# What to do
Would you return the material below exactly, with no line left out?

# Collected material

>>

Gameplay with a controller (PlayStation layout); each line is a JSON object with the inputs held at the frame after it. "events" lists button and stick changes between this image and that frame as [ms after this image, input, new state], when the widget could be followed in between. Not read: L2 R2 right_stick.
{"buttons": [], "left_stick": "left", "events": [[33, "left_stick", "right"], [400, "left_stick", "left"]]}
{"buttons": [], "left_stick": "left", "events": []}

<<

# Your solution
Gameplay with a controller (PlayStation layout); each line is a JSON object with the inputs held at the frame after it. "events" lists button and stick changes between this image and that frame as [ms after this image, input, new state], when the widget could be followed in between. Not read: L2 R2 right_stick.
{"buttons": [], "left_stick": "left", "events": [[33, "left_stick", "right"], [400, "left_stick", "left"]]}
{"buttons": [], "left_stick": "left", "events": []}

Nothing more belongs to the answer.